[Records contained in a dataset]
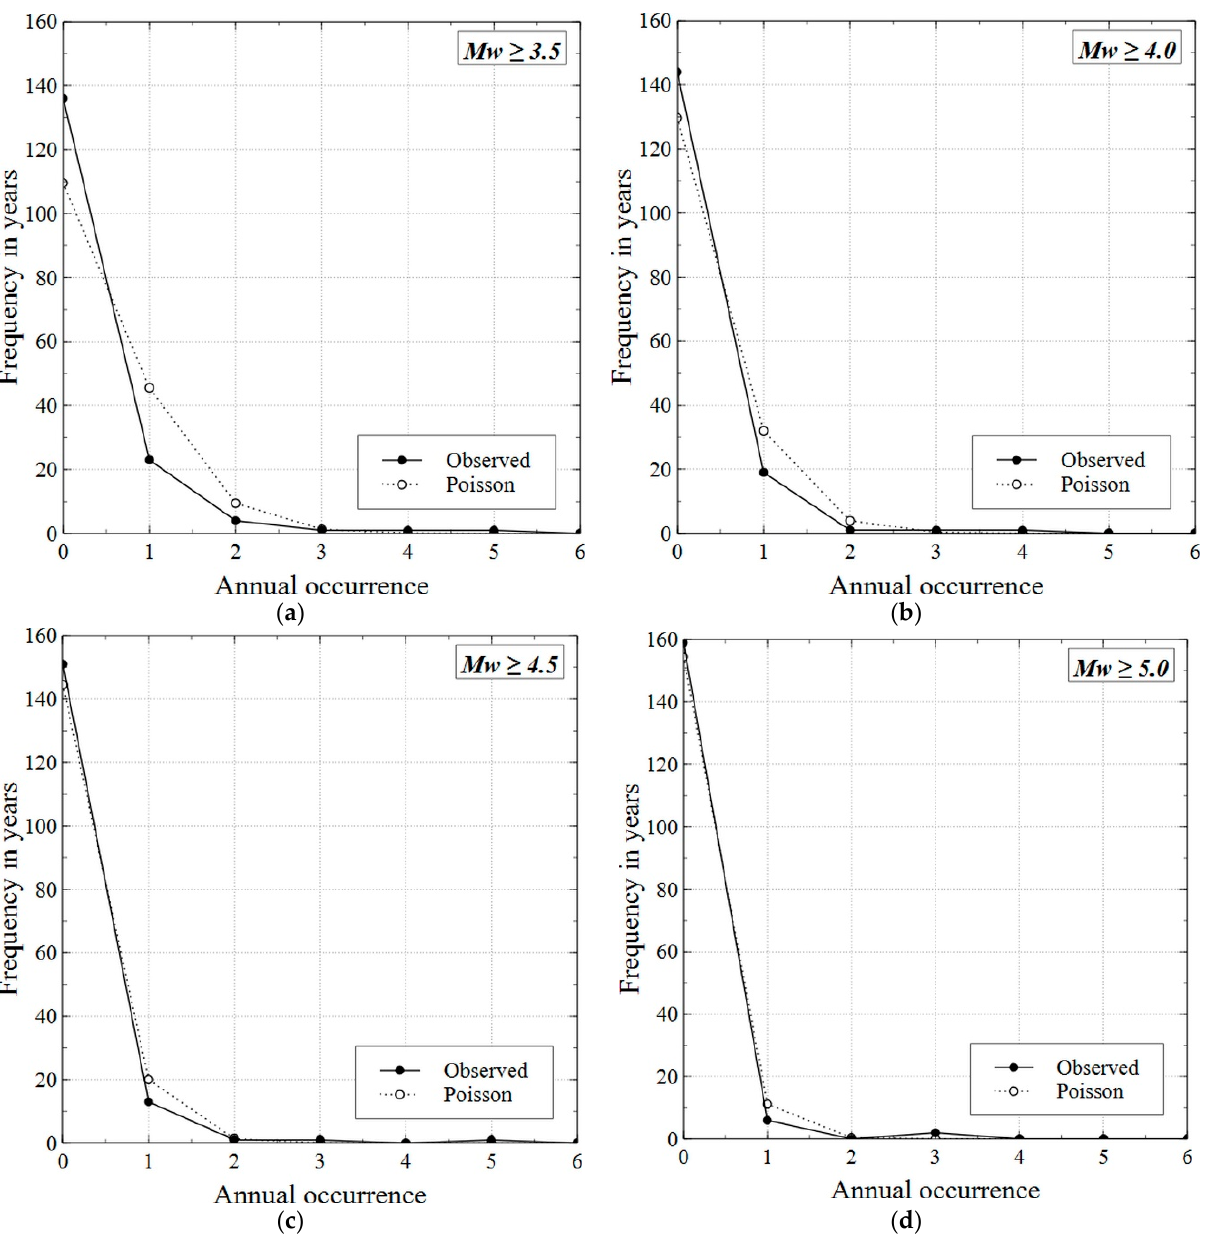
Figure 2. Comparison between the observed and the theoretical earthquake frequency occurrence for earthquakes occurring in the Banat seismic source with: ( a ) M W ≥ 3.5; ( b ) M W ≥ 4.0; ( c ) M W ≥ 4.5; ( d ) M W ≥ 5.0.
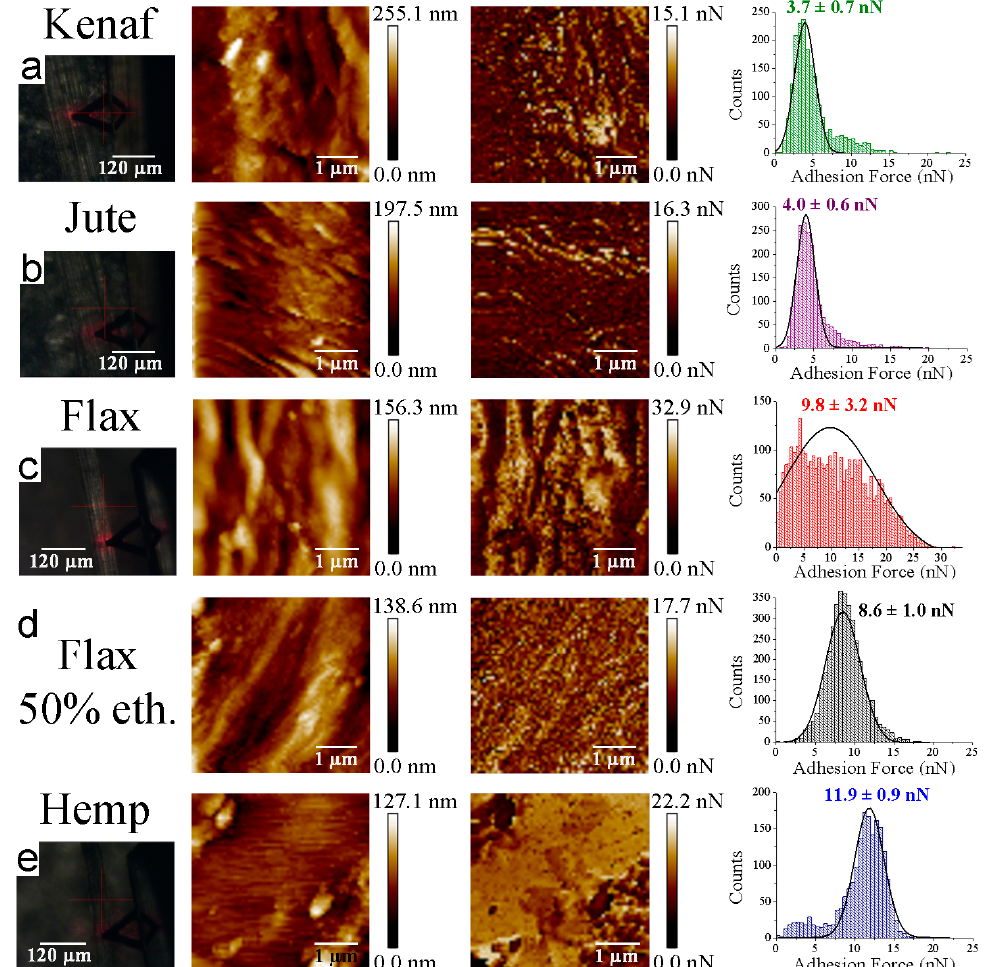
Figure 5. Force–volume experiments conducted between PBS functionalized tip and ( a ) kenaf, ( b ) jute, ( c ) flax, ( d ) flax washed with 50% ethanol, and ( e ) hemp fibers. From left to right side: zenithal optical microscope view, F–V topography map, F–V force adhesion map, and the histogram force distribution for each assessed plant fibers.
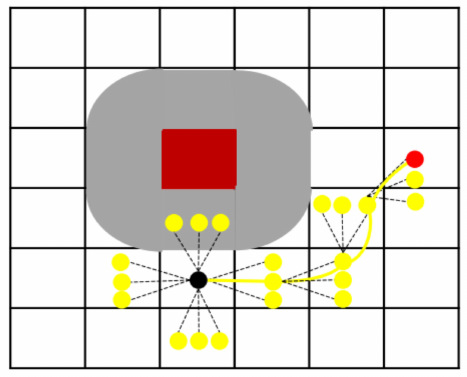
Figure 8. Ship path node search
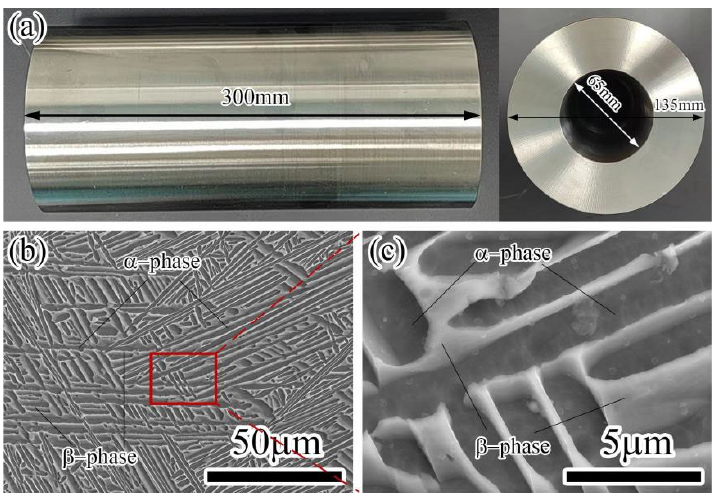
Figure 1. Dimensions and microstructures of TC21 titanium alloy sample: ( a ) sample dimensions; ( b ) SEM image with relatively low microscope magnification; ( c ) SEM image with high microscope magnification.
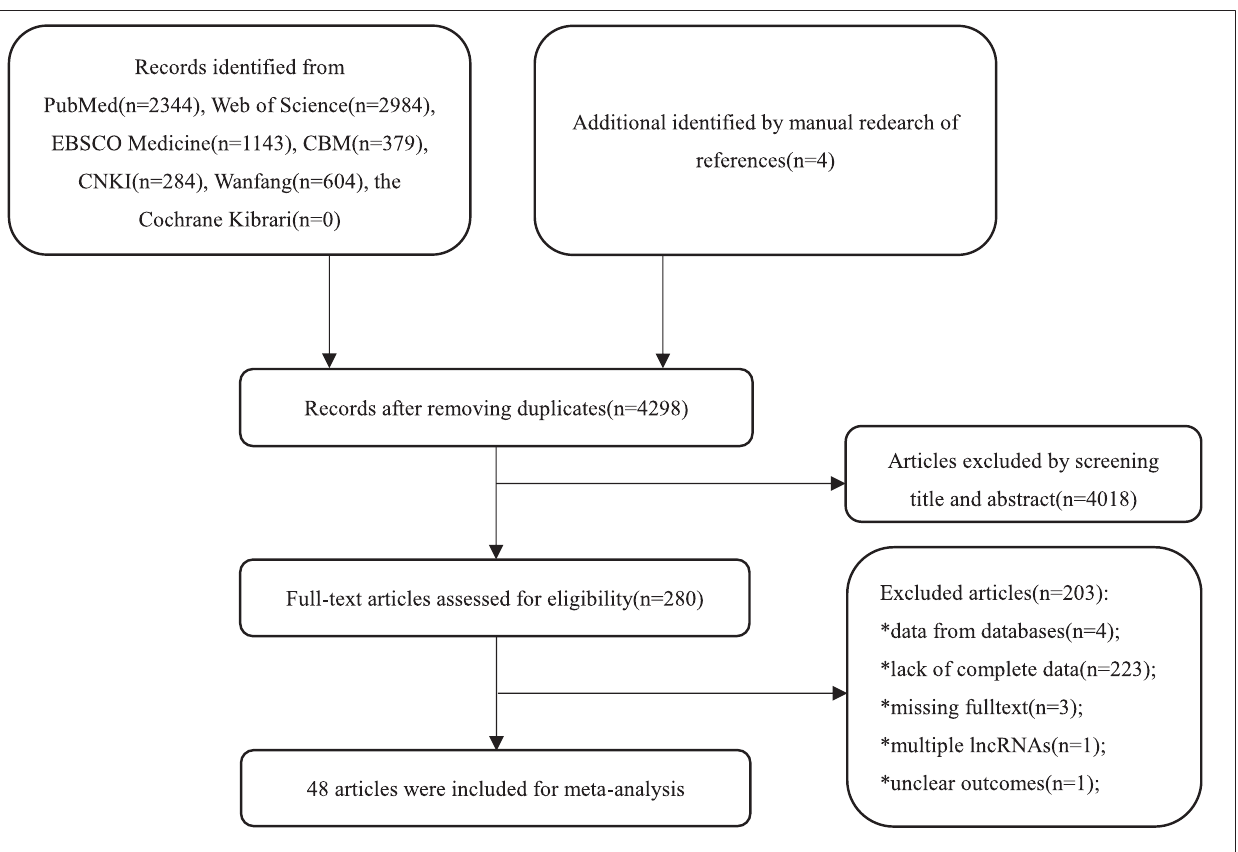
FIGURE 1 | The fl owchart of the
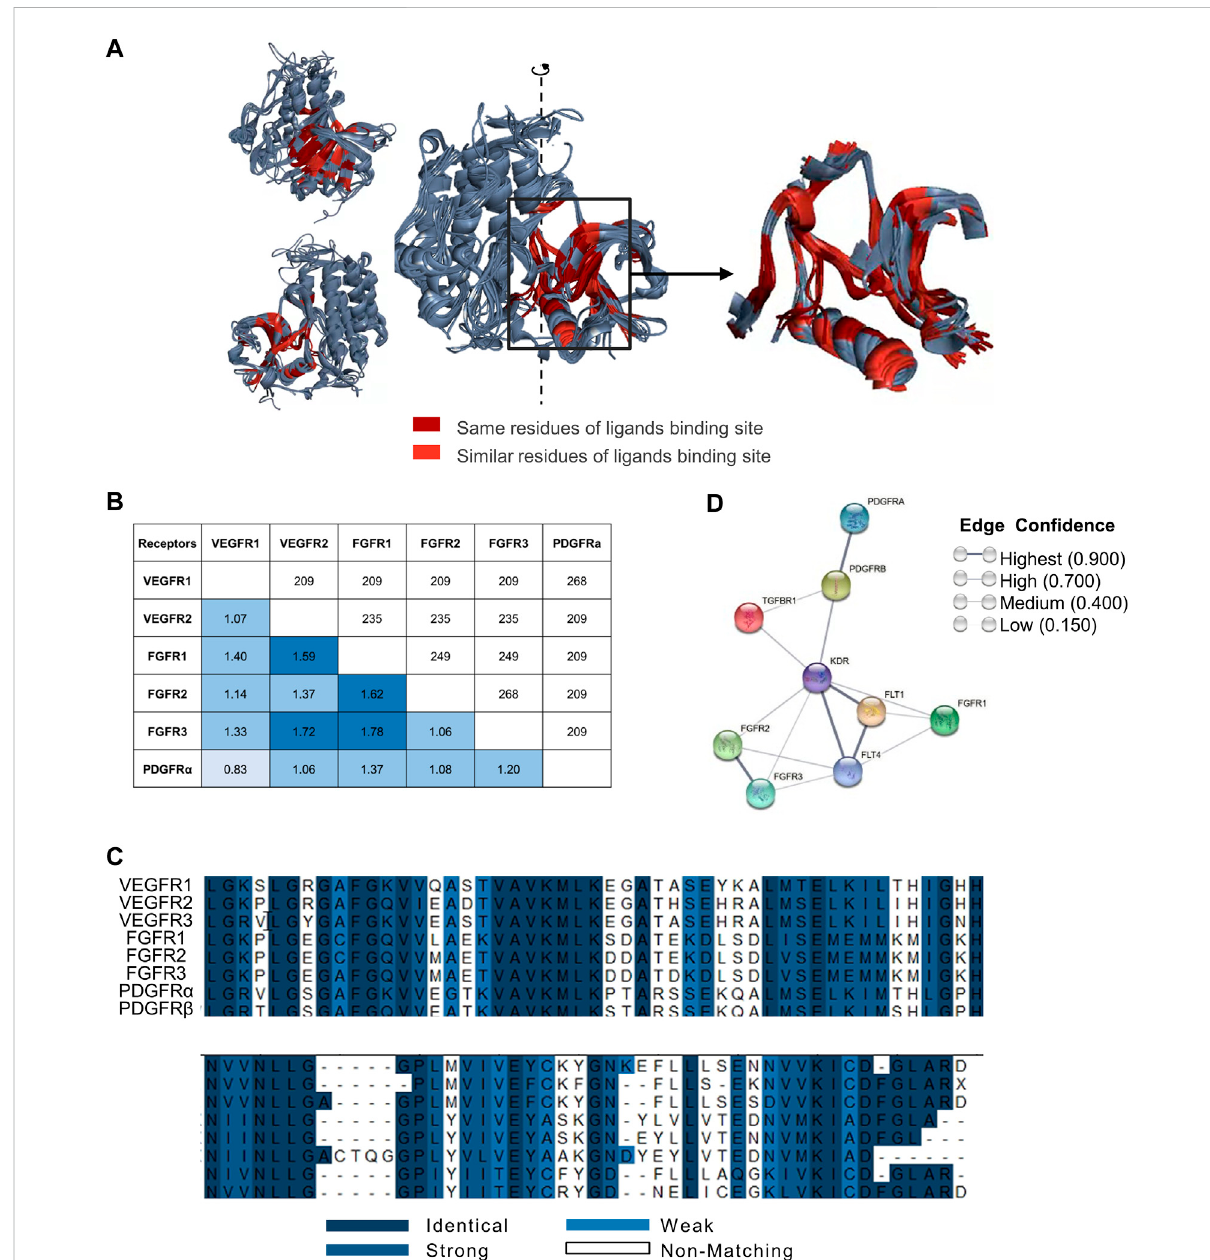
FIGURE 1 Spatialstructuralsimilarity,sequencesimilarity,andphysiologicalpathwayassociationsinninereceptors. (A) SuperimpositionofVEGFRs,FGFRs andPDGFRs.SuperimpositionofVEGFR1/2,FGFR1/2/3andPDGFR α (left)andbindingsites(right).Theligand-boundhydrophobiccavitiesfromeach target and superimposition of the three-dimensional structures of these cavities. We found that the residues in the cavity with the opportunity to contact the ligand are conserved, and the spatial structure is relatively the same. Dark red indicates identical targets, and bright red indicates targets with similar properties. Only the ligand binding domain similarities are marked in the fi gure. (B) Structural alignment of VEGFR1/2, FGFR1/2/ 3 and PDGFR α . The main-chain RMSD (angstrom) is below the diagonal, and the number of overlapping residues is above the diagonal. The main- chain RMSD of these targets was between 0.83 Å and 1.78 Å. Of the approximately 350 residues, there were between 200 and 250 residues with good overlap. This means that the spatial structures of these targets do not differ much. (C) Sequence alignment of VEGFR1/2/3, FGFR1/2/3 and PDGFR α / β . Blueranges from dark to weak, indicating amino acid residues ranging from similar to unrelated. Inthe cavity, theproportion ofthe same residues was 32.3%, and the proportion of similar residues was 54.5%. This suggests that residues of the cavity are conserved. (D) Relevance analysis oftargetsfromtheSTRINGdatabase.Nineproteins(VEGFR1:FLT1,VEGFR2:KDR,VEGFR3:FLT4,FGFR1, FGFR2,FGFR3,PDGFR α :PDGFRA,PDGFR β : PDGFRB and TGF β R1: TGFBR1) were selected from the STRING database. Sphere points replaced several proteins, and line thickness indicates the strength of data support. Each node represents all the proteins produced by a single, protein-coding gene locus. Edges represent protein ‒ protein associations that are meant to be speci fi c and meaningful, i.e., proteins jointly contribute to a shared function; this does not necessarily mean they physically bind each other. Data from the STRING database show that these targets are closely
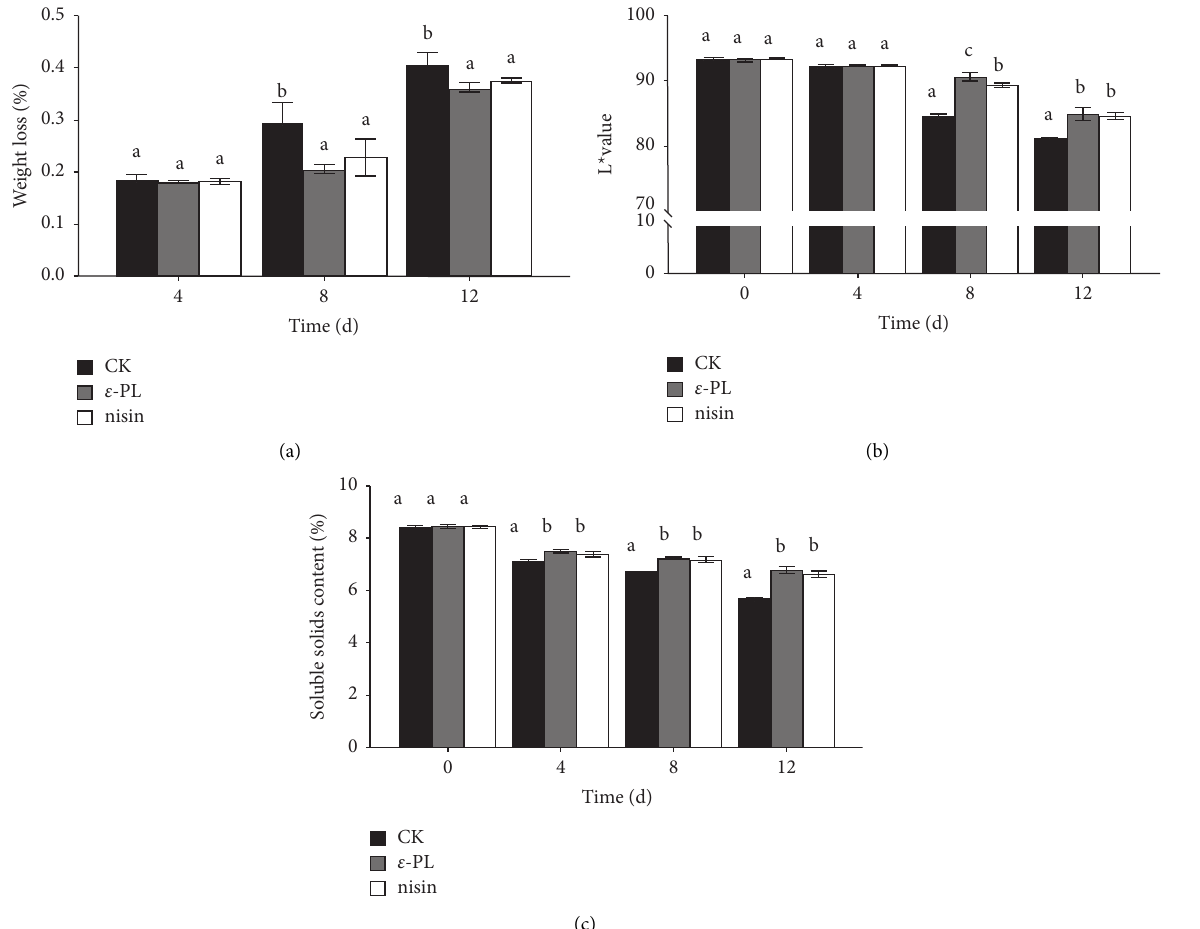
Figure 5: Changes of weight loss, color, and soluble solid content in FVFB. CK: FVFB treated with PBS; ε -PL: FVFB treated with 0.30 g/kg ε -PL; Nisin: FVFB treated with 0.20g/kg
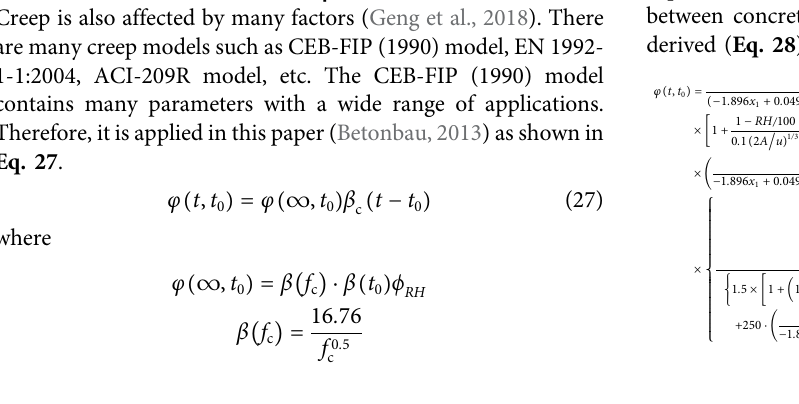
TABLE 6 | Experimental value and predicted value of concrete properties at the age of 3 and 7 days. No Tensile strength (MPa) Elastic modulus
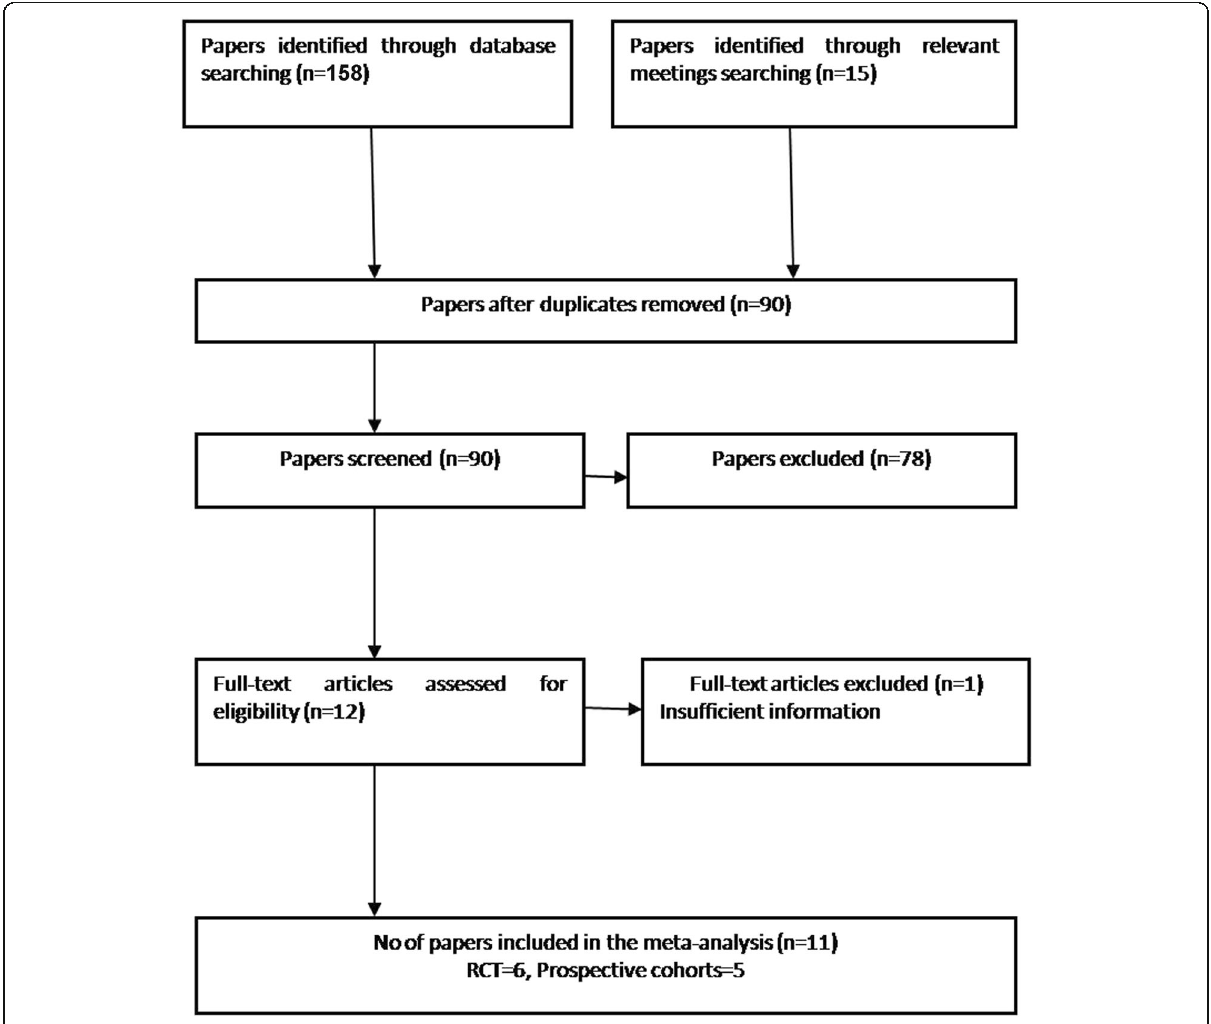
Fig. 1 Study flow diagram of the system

Work request =
In the data above, each line holding "microscope" is to be found and copied.

Output for this exercise =
Figure 5. Force–volume experiments conducted between PBS functionalized tip and ( a ) kenaf, ( b ) jute, ( c ) flax, ( d ) flax washed with 50% ethanol, and ( e ) hemp fibers. From left to right side: zenithal optical microscope view, F–V topography map, F–V force adhesion map, and the histogram force distribution for each assessed plant fibers.
Figure 1. Dimensions and microstructures of TC21 titanium alloy sample: ( a ) sample dimensions; ( b ) SEM image with relatively low microscope magnification; ( c ) SEM image with high microscope magnification.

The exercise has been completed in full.